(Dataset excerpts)

◇ ◇ ◇

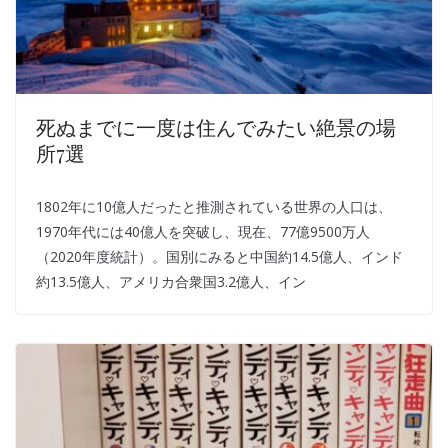
死ぬまでに一度は住んでみたい絶景の場
所7選
1802年に10億人だったと推測されている世界の人口は、
1970年代には40億人を突破し、現在、77億9500万人
（2020年度統計）。国別にみると中国約14.5億人、インド
約13.5億人、アメリカ合衆国3.2億人、イン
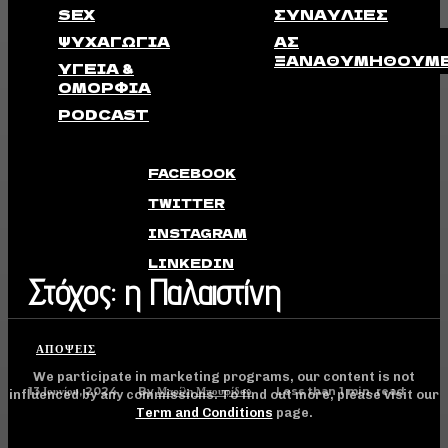
SEX
ΣΥΝΑΥΛΊΕΣ
ΨΥΧΑΓΩΓΊΑ
ΑΣ
ΞΑΝΑΘΥΜΗΘΟΎΜ
ΥΓΕΊΑ &
ΟΜΟΡΦΙΆ
PODCAST
FACEBOOK
TWITTER
INSTAGRAM
LINKEDIN
Στόχος: η Παλαιστίνη
ΑΠΟΨΕΙΣ
We participate in marketing programs, our content is not
13 Ιουνίου, 2024
Less than 1
min. read
By
Μαρίλη Μπουφίδου
influenced by any commissions. To find out more, please visit our
Term and Conditions
page.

◇ ◇ ◇

§ Your instructions:
Please retype all of the text read from the pages in the data above, word for word and line for line, leaving out the pictures.

§ Result of this exercise:
死ぬまでに一度は住んでみたい絶景の場
所7選
1802年に10億人だったと推測されている世界の人口は、
1970年代には40億人を突破し、現在、77億9500万人
（2020年度統計）。国別にみると中国約14.5億人、インド
約13.5億人、アメリカ合衆国3.2億人、イン
SEX
ΣΥΝΑΥΛΊΕΣ
ΨΥΧΑΓΩΓΊΑ
ΑΣ
ΞΑΝΑΘΥΜΗΘΟΎΜ
ΥΓΕΊΑ &
ΟΜΟΡΦΙΆ
PODCAST
FACEBOOK
TWITTER
INSTAGRAM
LINKEDIN
Στόχος: η Παλαιστίνη
ΑΠΟΨΕΙΣ
We participate in marketing programs, our content is not
13 Ιουνίου, 2024
Less than 1
min. read
By
Μαρίλη Μπουφίδου
influenced by any commissions. To find out more, please visit our
Term and Conditions
page.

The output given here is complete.